Muğla Sıtkı Koçman Üniversitesi (MSKÜ) Eğitim ve Araştırma Hastanesi Başhekim Yardımcısı Opr. Dr. Salih Akkuş’un geçtiğimiz hafta içinde tıbbı sekterlerle yaptığı toplantıdaki açıklamaları hastanedeki mobbing uygulamasını gözler önüne serdi. 110 sözleşmeli personelin katıldığı toplantıda Salih Akkuş’a ait olduğu iddia edilen ses kaydında; “Sizden daha iyi partinin yolunu biliyoruz. Tanıdıklarınızı da tanıyor, konuşuyorum. Kimse buraya zevk etmeye gelmiyor. Doktorları da siz ayartıyorsunuz. Sizlerin makam, mevki seçme hakkınız yok” diyerek suçlayıcı ifadeler kullandığı dikkat çekti. Yapılan baskılardan dolayı çalışamaz duruma geldiklerini iddia eden hastane personeli kendilerine sürekli mobbing uygulandığını belirterek “İişten atılmakla tehdit ediliyoruz. İki arada bir derede kaldık” dediler.

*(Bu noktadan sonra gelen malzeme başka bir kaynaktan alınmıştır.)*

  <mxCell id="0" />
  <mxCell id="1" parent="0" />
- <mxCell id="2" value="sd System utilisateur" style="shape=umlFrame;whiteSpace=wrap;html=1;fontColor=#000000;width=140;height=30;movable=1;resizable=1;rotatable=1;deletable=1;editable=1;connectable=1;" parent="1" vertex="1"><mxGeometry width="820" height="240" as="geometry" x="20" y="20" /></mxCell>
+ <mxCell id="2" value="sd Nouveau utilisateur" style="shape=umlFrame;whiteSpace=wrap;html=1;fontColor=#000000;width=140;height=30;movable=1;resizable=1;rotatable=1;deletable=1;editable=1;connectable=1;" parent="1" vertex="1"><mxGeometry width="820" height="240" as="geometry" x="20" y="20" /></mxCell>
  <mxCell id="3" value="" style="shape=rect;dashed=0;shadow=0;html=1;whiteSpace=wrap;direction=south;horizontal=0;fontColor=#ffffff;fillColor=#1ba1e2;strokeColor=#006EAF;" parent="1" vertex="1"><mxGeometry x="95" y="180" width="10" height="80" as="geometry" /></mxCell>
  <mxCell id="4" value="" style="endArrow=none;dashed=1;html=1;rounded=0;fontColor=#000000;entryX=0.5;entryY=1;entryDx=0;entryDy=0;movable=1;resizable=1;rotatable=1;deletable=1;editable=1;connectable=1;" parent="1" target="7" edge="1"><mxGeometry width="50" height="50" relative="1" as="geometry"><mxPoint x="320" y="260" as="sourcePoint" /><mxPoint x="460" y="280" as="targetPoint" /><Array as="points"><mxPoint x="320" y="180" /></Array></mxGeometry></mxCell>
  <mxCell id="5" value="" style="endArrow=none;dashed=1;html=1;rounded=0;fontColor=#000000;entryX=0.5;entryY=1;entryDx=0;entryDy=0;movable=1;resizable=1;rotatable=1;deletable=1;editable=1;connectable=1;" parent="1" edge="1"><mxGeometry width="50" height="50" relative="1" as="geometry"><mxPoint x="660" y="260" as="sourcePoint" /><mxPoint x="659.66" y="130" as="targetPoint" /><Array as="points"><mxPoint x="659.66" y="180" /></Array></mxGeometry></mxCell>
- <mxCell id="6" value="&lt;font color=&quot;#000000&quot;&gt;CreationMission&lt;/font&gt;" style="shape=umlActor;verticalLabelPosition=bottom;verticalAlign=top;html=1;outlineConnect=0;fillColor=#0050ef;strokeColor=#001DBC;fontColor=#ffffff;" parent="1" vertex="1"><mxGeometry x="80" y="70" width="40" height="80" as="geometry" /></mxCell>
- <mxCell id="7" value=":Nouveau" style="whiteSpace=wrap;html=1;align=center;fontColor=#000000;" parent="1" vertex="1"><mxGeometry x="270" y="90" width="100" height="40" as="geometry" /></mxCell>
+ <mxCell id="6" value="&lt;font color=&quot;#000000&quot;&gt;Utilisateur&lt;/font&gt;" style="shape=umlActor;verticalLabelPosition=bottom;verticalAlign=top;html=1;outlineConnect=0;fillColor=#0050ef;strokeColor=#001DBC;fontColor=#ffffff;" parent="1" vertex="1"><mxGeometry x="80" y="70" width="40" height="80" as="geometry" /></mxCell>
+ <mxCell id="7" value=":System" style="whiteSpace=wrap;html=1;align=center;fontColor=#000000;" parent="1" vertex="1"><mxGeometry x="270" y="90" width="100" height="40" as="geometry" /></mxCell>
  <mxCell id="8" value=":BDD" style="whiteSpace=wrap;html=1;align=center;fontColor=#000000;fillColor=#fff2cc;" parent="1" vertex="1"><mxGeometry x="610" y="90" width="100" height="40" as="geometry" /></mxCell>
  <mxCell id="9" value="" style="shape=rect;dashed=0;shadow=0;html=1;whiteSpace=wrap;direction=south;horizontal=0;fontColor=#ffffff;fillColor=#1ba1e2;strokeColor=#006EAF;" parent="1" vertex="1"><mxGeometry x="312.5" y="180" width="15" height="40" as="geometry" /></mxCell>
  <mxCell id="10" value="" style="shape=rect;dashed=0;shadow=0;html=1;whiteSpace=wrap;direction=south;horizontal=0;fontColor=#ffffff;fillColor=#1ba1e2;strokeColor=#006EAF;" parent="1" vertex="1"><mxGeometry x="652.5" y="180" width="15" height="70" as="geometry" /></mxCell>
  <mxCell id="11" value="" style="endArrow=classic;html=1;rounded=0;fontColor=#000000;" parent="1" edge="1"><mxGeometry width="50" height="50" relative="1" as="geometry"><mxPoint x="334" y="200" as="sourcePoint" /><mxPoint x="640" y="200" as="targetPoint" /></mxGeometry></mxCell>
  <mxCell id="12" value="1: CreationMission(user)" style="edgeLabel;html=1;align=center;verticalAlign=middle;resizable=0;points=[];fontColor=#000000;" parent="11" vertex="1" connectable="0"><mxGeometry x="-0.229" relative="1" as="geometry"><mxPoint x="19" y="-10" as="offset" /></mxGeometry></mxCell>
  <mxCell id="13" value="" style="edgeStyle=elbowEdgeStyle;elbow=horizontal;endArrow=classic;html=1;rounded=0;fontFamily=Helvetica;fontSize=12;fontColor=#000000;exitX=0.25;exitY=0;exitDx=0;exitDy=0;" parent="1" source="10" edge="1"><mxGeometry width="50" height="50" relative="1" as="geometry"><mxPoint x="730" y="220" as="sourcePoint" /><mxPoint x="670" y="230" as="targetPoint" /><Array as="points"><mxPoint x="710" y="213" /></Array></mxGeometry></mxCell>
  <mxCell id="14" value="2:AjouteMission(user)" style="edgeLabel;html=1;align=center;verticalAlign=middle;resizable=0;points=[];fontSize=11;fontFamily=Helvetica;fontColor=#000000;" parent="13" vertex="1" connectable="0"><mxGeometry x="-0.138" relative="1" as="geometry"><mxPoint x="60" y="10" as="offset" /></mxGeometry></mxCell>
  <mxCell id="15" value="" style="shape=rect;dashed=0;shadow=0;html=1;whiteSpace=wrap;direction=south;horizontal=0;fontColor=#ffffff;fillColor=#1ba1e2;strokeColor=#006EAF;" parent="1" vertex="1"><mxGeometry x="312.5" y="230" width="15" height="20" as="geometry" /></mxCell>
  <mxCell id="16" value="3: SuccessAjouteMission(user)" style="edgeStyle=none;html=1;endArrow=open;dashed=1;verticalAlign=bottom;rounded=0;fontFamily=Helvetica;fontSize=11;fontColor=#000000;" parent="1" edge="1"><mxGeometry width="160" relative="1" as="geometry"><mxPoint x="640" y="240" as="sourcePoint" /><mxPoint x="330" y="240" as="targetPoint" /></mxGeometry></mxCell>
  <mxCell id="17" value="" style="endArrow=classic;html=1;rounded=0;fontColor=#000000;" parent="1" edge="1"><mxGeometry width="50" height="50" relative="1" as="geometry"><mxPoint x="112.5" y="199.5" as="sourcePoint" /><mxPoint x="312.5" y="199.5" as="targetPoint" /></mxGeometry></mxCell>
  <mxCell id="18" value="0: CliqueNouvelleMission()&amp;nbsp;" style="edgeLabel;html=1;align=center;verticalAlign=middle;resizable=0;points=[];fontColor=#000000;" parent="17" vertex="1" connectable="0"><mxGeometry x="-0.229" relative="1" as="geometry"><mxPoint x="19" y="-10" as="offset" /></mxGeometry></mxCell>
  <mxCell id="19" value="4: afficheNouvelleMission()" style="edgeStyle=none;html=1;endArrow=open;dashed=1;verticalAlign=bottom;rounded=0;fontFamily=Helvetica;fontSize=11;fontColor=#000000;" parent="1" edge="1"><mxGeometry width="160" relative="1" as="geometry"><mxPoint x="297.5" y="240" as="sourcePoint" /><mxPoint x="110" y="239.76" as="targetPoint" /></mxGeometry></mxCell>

Muğla Sıtkı Koçman Üniversitesi (MSKÜ) Eğitim ve Araştırma Hastanesi Başhekim Yardımcısı Opr. Dr. Salih Akkuş ve İdari Mali Hizmetler Müdür Yardımcısı İlknur Kara, geçtiğimiz hafta içinde tıbbı sekterlerle toplantı yaptı.  Yaklaşık 110 sözleşmeli personelin katıldığı toplantıda Salih Akkuş’a ait olduğu iddia edilen ses kaydında,  skandal sözlere imza atılıyor.

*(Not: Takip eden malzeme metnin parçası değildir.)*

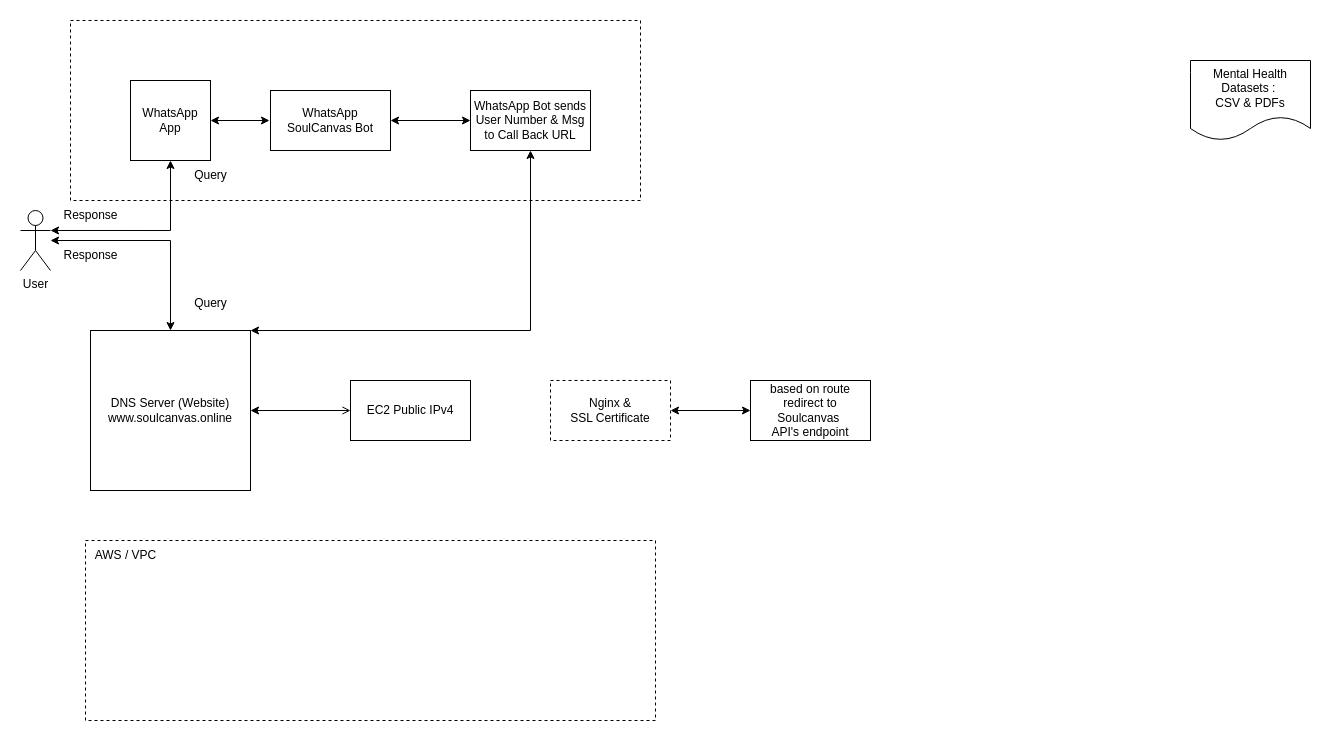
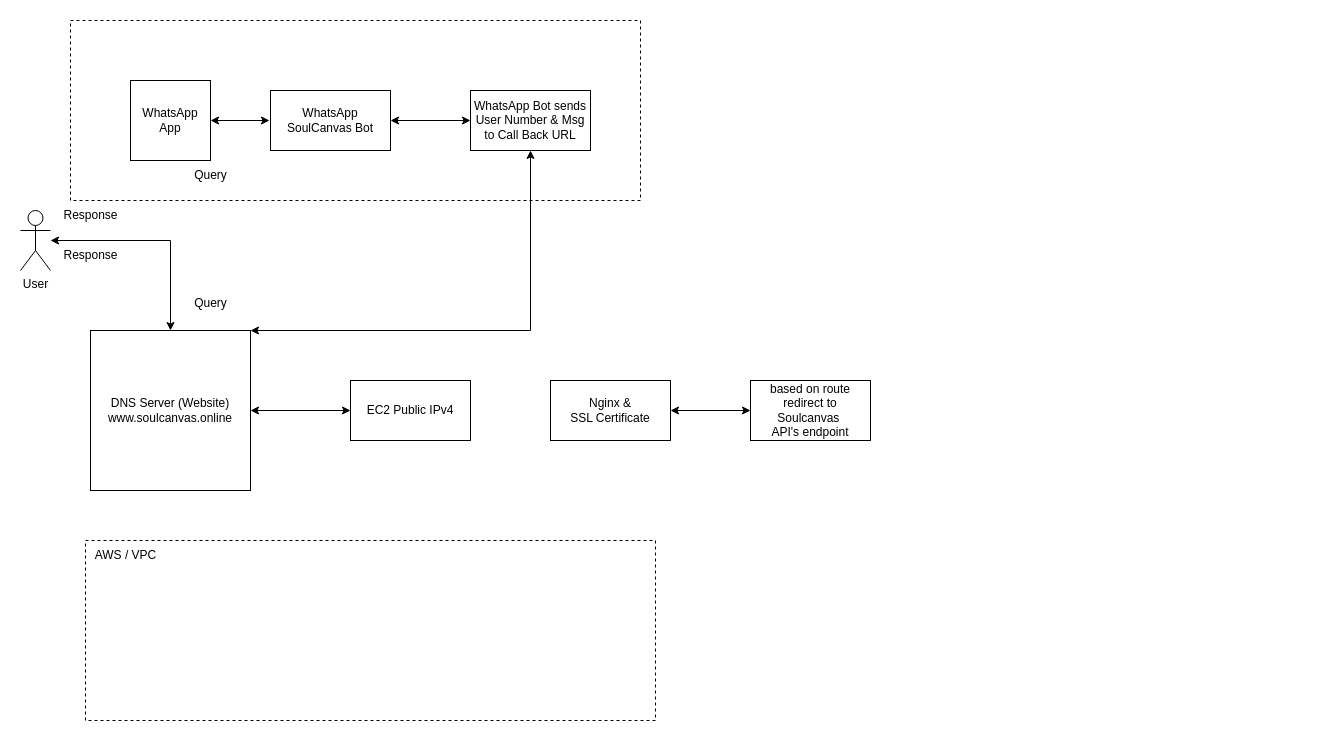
  <mxCell id="0" />
  <mxCell id="1" parent="0" />
  <mxCell id="2" value="WhatsApp App" style="whiteSpace=wrap;html=1;aspect=fixed;" vertex="1" parent="1"><mxGeometry x="130" y="80" width="80" height="80" as="geometry" /></mxCell>
  <mxCell id="3" value="User" style="shape=umlActor;verticalLabelPosition=bottom;verticalAlign=top;html=1;outlineConnect=0;" vertex="1" parent="1"><mxGeometry x="20" y="210" width="30" height="60" as="geometry" /></mxCell>
  <mxCell id="4" value="DNS Server (Website&lt;span style=&quot;background-color: initial;&quot;&gt;)&lt;/span&gt;&lt;div&gt;&lt;div&gt;www.soulcanvas.online&lt;/div&gt;&lt;/div&gt;" style="whiteSpace=wrap;html=1;aspect=fixed;" vertex="1" parent="1"><mxGeometry x="90" y="330" width="160" height="160" as="geometry" /></mxCell>
  <mxCell id="5" value="EC2 Public IPv4" style="whiteSpace=wrap;html=1;" vertex="1" parent="1"><mxGeometry x="350" y="380" width="120" height="60" as="geometry" /></mxCell>
- <mxCell id="6" value="Nginx &amp;amp;&lt;div&gt;&lt;div&gt;SSL Certificate&lt;/div&gt;&lt;/div&gt;" style="whiteSpace=wrap;html=1;dashed=1;" vertex="1" parent="1"><mxGeometry x="550" y="380" width="120" height="60" as="geometry" /></mxCell>
+ <mxCell id="6" value="Nginx &amp;amp;&lt;div&gt;&lt;div&gt;SSL Certificate&lt;/div&gt;&lt;/div&gt;" style="whiteSpace=wrap;html=1;" vertex="1" parent="1"><mxGeometry x="550" y="380" width="120" height="60" as="geometry" /></mxCell>
  <mxCell id="7" value="based on route redirect to Soulcanvas&amp;nbsp;&lt;div&gt;API's endpoint&lt;/div&gt;" style="whiteSpace=wrap;html=1;" vertex="1" parent="1"><mxGeometry x="750" y="380" width="120" height="60" as="geometry" /></mxCell>
- <mxCell id="8" value="" style="endArrow=open;startArrow=classic;html=1;rounded=0;exitX=1;exitY=0.5;exitDx=0;exitDy=0;entryX=0;entryY=0.5;entryDx=0;entryDy=0;" edge="1" parent="1" source="4" target="5"><mxGeometry width="50" height="50" relative="1" as="geometry"><mxPoint x="290" y="320" as="sourcePoint" /><mxPoint x="340" y="270" as="targetPoint" /></mxGeometry></mxCell>
+ <mxCell id="8" value="" style="endArrow=classic;startArrow=classic;html=1;rounded=0;exitX=1;exitY=0.5;exitDx=0;exitDy=0;entryX=0;entryY=0.5;entryDx=0;entryDy=0;" edge="1" parent="1" source="4" target="5"><mxGeometry width="50" height="50" relative="1" as="geometry"><mxPoint x="290" y="320" as="sourcePoint" /><mxPoint x="340" y="270" as="targetPoint" /></mxGeometry></mxCell>
  <mxCell id="9" value="" style="endArrow=classic;startArrow=classic;html=1;rounded=0;exitX=1;exitY=0.5;exitDx=0;exitDy=0;entryX=0;entryY=0.5;entryDx=0;entryDy=0;" edge="1" parent="1" source="6" target="7"><mxGeometry width="50" height="50" relative="1" as="geometry"><mxPoint x="480" y="420" as="sourcePoint" /><mxPoint x="560" y="420" as="targetPoint" /><Array as="points" /></mxGeometry></mxCell>
  <mxCell id="10" value="" style="endArrow=classic;startArrow=classic;html=1;rounded=0;entryX=0.5;entryY=0;entryDx=0;entryDy=0;" edge="1" parent="1" source="3" target="4"><mxGeometry width="50" height="50" relative="1" as="geometry"><mxPoint x="90" y="290" as="sourcePoint" /><mxPoint x="140" y="240" as="targetPoint" /><Array as="points"><mxPoint x="170" y="240" /></Array></mxGeometry></mxCell>
- <mxCell id="11" value="" style="endArrow=classic;startArrow=classic;html=1;rounded=0;entryX=0.5;entryY=1;entryDx=0;entryDy=0;exitX=1;exitY=0.333;exitDx=0;exitDy=0;exitPerimeter=0;" edge="1" parent="1" source="3" target="2"><mxGeometry width="50" height="50" relative="1" as="geometry"><mxPoint x="120" y="240" as="sourcePoint" /><mxPoint x="170" y="190" as="targetPoint" /><Array as="points"><mxPoint x="170" y="230" /></Array></mxGeometry></mxCell>
  <mxCell id="12" value="WhatsApp SoulCanvas Bot" style="whiteSpace=wrap;html=1;" vertex="1" parent="1"><mxGeometry x="270" width="120" height="60" as="geometry" y="90" /></mxCell>
  <mxCell id="13" value="WhatsApp Bot sends User Number &amp;amp; Msg&lt;div&gt;to Call Back URL&lt;/div&gt;" style="whiteSpace=wrap;html=1;" vertex="1" parent="1"><mxGeometry x="470" width="120" height="60" as="geometry" y="90" /></mxCell>
  <mxCell id="14" value="" style="endArrow=classic;startArrow=classic;html=1;rounded=0;exitX=1;exitY=0.5;exitDx=0;exitDy=0;" edge="1" parent="1" source="2"><mxGeometry width="50" height="50" relative="1" as="geometry"><mxPoint x="240" y="250" as="sourcePoint" /><mxPoint x="269" y="120" as="targetPoint" /></mxGeometry></mxCell>
  <mxCell id="15" value="" style="endArrow=classic;startArrow=classic;html=1;rounded=0;exitX=1;exitY=0.5;exitDx=0;exitDy=0;entryX=0;entryY=0.5;entryDx=0;entryDy=0;" edge="1" parent="1" source="12" target="13"><mxGeometry width="50" height="50" relative="1" as="geometry"><mxPoint x="404" y="180" as="sourcePoint" /><mxPoint x="463" y="180" as="targetPoint" /></mxGeometry></mxCell>
  <mxCell id="16" value="" style="endArrow=classic;startArrow=classic;html=1;rounded=0;exitX=0.5;exitY=1;exitDx=0;exitDy=0;entryX=1;entryY=0;entryDx=0;entryDy=0;" edge="1" parent="1" source="13" target="4"><mxGeometry width="50" height="50" relative="1" as="geometry"><mxPoint x="480" y="190" as="sourcePoint" /><mxPoint x="560" y="190" as="targetPoint" /><Array as="points"><mxPoint x="530" y="330" /></Array></mxGeometry></mxCell>
  <mxCell id="17" value="" style="rounded=0;whiteSpace=wrap;html=1;fillColor=none;dashed=1;" vertex="1" parent="1"><mxGeometry x="70" y="20" width="570" height="180" as="geometry" /></mxCell>
  <mxCell id="18" value="" style="rounded=0;whiteSpace=wrap;html=1;fillColor=none;dashed=1;" vertex="1" parent="1"><mxGeometry x="85" y="540" width="570" height="180" as="geometry" /></mxCell>
  <mxCell id="19" value="AWS / VPC" style="text;html=1;align=center;verticalAlign=middle;resizable=0;points=[];autosize=1;strokeColor=none;fillColor=none;" vertex="1" parent="1"><mxGeometry x="80" y="540" width="90" height="30" as="geometry" /></mxCell>
  <mxCell id="20" value="Query" style="text;html=1;align=center;verticalAlign=middle;resizable=0;points=[];autosize=1;strokeColor=none;fillColor=none;" vertex="1" parent="1"><mxGeometry x="180" y="288" width="60" height="30" as="geometry" /></mxCell>
  <mxCell id="21" value="Query" style="text;html=1;align=center;verticalAlign=middle;resizable=0;points=[];autosize=1;strokeColor=none;fillColor=none;" vertex="1" parent="1"><mxGeometry x="180" y="160" width="60" height="30" as="geometry" /></mxCell>
  <mxCell id="22" value="Response" style="text;html=1;align=center;verticalAlign=middle;resizable=0;points=[];autosize=1;strokeColor=none;fillColor=none;" vertex="1" parent="1"><mxGeometry x="50" y="240" width="80" height="30" as="geometry" /></mxCell>
  <mxCell id="23" value="Response" style="text;html=1;align=center;verticalAlign=middle;resizable=0;points=[];autosize=1;strokeColor=none;fillColor=none;" vertex="1" parent="1"><mxGeometry x="50" y="200" width="80" height="30" as="geometry" /></mxCell>
- <mxCell id="24" value="Mental Health Datasets :&amp;nbsp;&lt;div&gt;CSV &amp;amp; PDFs&lt;/div&gt;" style="shape=document;whiteSpace=wrap;html=1;boundedLbl=1;" vertex="1" parent="1"><mxGeometry x="1190" y="60" width="120" height="80" as="geometry" /></mxCell>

Akkuş, salondaki çalışanların iktidar partisinin referansıyla işe başladığını ileri sürerek, kimsenin şikâyet etme hakkı olmadığını söylüyor. İktidar partisinin kanalıyla işe alındıklarını ısrarla vurgulayan Akkuş, “Sizden daha iyi partinin yolunu biliyoruz. Tanıdıklarınızı da tanıyor, konuşuyorum. Kimse buraya zevk etmeye gelmiyor. Doktorları da siz ayartıyorsunuz. Sizlerin makam, mevki seçme hakkınız yok.” diyerek suçlayıcı ifadeler kullanıyor.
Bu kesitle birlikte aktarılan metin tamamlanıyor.